In the material below, print every line exactly and omit the pictures.
::: Data to examine
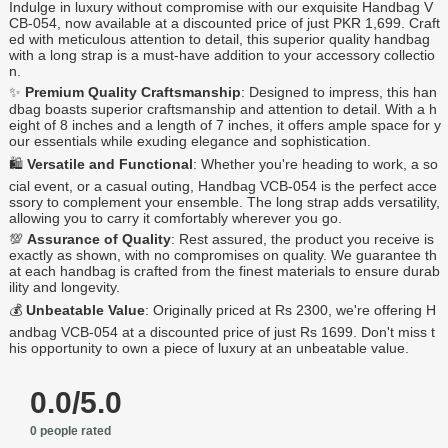
Indulge in luxury without compromise with our exquisite Handbag V
CB-054, now available at a discounted price of just PKR 1,699. Craft
ed with meticulous attention to detail, this superior quality handbag
with a long strap is a must-have addition to your accessory collectio
n.
✨
Premium Quality Craftsmanship
: Designed to impress, this han
dbag boasts superior craftsmanship and attention to detail. With a h
eight of 8 inches and a length of 7 inches, it offers ample space for y
our essentials while exuding elegance and sophistication.
🛍️
Versatile and Functional
: Whether you're heading to work, a so
cial event, or a casual outing, Handbag VCB-054 is the perfect acce
ssory to complement your ensemble. The long strap adds versatility,
allowing you to carry it comfortably wherever you go.
💯
Assurance of Quality
: Rest assured, the product you receive is
exactly as shown, with no compromises on quality. We guarantee th
at each handbag is crafted from the finest materials to ensure durab
ility and longevity.
💰
Unbeatable Value
: Originally priced at Rs 2300, we're offering H
andbag VCB-054 at a discounted price of just Rs 1699. Don't miss t
his opportunity to own a piece of luxury at an unbeatable value.
0.0/5.0
0 people rated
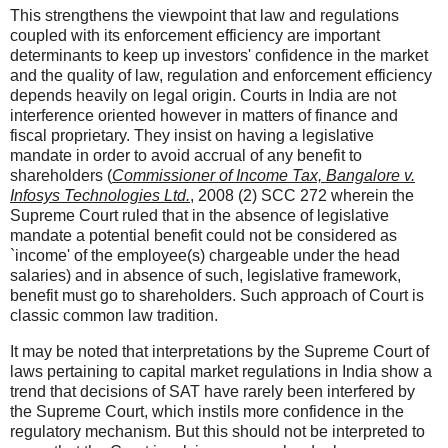
This strengthens the viewpoint that law and regulations
coupled with its enforcement efficiency are important
determinants to keep up investors' confidence in the market
and the quality of law, regulation and enforcement efficiency
depends heavily on legal origin. Courts in India are not
interference oriented however in matters of finance and
fiscal proprietary. They insist on having a legislative
mandate in order to avoid accrual of any benefit to
shareholders (
Commissioner of Income Tax, Bangalore v.
Infosys Technologies Ltd.
, 2008 (2) SCC 272 wherein the
Supreme Court ruled that in the absence of legislative
mandate a potential benefit could not be considered as
`income' of the employee(s) chargeable under the head
salaries) and in absence of such, legislative framework,
benefit must go to shareholders. Such approach of Court is
classic common law tradition.
It may be noted that interpretations by the Supreme Court of
laws pertaining to capital market regulations in India show a
trend that decisions of SAT have rarely been interfered by
the Supreme Court, which instils more confidence in the
regulatory mechanism. But this should not be interpreted to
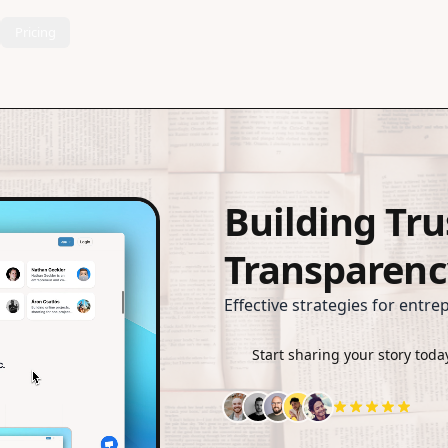
Pricing
Building Tr
Transparenc
Effective strategies for entre
Start sharing your story toda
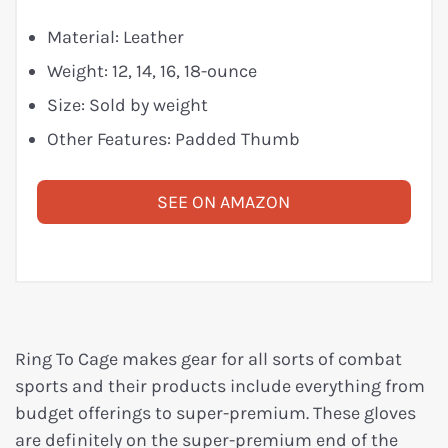
Material: Leather
Weight: 12, 14, 16, 18-ounce
Size: Sold by weight
Other Features: Padded Thumb
SEE ON AMAZON
Ring To Cage makes gear for all sorts of combat
sports and their products include everything from
budget offerings to super-premium. These gloves
are definitely on the super-premium end of the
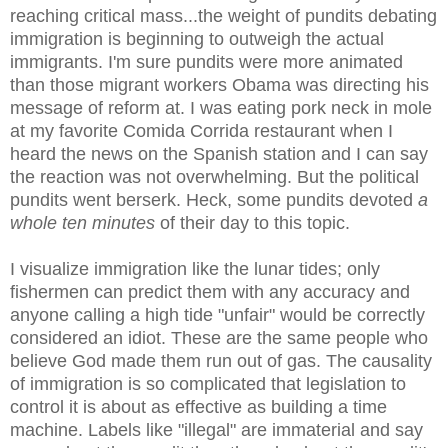
reaching critical mass...the weight of pundits debating
immigration is beginning to outweigh the actual
immigrants. I'm sure pundits were more animated
than those migrant workers Obama was directing his
message of reform at. I was eating pork neck in mole
at my favorite Comida Corrida restaurant when I
heard the news on the Spanish station and I can say
the reaction was not overwhelming. But the political
pundits went berserk. Heck, some pundits devoted
a
whole ten minutes
of their day to this topic.
I visualize immigration like the lunar tides; only
fishermen can predict them with any accuracy and
anyone calling a high tide "unfair" would be correctly
considered an idiot. These are the same people who
believe God made them run out of gas. The causality
of immigration is so complicated that legislation to
control it is about as effective as building a time
machine. Labels like "illegal" are immaterial and say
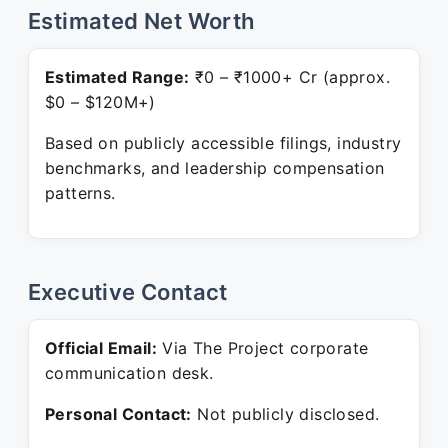
Estimated Net Worth
Estimated Range:
₹0 – ₹1000+ Cr (approx.
$0 – $120M+)
Based on publicly accessible filings, industry
benchmarks, and leadership compensation
patterns.
Executive Contact
Official Email:
Via The Project corporate
communication desk.
Personal Contact:
Not publicly disclosed.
::::::
### Solution to the problem:
Indulge in luxury without compromise with our exquisite Handbag V
CB-054, now available at a discounted price of just PKR 1,699. Craft
ed with meticulous attention to detail, this superior quality handbag
with a long strap is a must-have addition to your accessory collectio
n.
✨
Premium Quality Craftsmanship
: Designed to impress, this han
dbag boasts superior craftsmanship and attention to detail. With a h
eight of 8 inches and a length of 7 inches, it offers ample space for y
our essentials while exuding elegance and sophistication.
🛍️
Versatile and Functional
: Whether you're heading to work, a so
cial event, or a casual outing, Handbag VCB-054 is the perfect acce
ssory to complement your ensemble. The long strap adds versatility,
allowing you to carry it comfortably wherever you go.
💯
Assurance of Quality
: Rest assured, the product you receive is
exactly as shown, with no compromises on quality. We guarantee th
at each handbag is crafted from the finest materials to ensure durab
ility and longevity.
💰
Unbeatable Value
: Originally priced at Rs 2300, we're offering H
andbag VCB-054 at a discounted price of just Rs 1699. Don't miss t
his opportunity to own a piece of luxury at an unbeatable value.
0.0/5.0
0 people rated
This strengthens the viewpoint that law and regulations
coupled with its enforcement efficiency are important
determinants to keep up investors' confidence in the market
and the quality of law, regulation and enforcement efficiency
depends heavily on legal origin. Courts in India are not
interference oriented however in matters of finance and
fiscal proprietary. They insist on having a legislative
mandate in order to avoid accrual of any benefit to
shareholders (
Commissioner of Income Tax, Bangalore v.
Infosys Technologies Ltd.
, 2008 (2) SCC 272 wherein the
Supreme Court ruled that in the absence of legislative
mandate a potential benefit could not be considered as
`income' of the employee(s) chargeable under the head
salaries) and in absence of such, legislative framework,
benefit must go to shareholders. Such approach of Court is
classic common law tradition.
It may be noted that interpretations by the Supreme Court of
laws pertaining to capital market regulations in India show a
trend that decisions of SAT have rarely been interfered by
the Supreme Court, which instils more confidence in the
regulatory mechanism. But this should not be interpreted to
Pricing
Building Tr
Transparenc
Effective strategies for entre
Start sharing your story toda
Material: Leather
Weight: 12, 14, 16, 18-ounce
Size: Sold by weight
Other Features: Padded Thumb
SEE ON AMAZON
Ring To Cage makes gear for all sorts of combat
sports and their products include everything from
budget offerings to super-premium. These gloves
are definitely on the super-premium end of the
reaching critical mass...the weight of pundits debating
immigration is beginning to outweigh the actual
immigrants. I'm sure pundits were more animated
than those migrant workers Obama was directing his
message of reform at. I was eating pork neck in mole
at my favorite Comida Corrida restaurant when I
heard the news on the Spanish station and I can say
the reaction was not overwhelming. But the political
pundits went berserk. Heck, some pundits devoted
a
whole ten minutes
of their day to this topic.
I visualize immigration like the lunar tides; only
fishermen can predict them with any accuracy and
anyone calling a high tide "unfair" would be correctly
considered an idiot. These are the same people who
believe God made them run out of gas. The causality
of immigration is so complicated that legislation to
control it is about as effective as building a time
machine. Labels like "illegal" are immaterial and say
Estimated Net Worth
Estimated Range:
₹0 – ₹1000+ Cr (approx.
$0 – $120M+)
Based on publicly accessible filings, industry
benchmarks, and leadership compensation
patterns.
Executive Contact
Official Email:
Via The Project corporate
communication desk.
Personal Contact:
Not publicly disclosed.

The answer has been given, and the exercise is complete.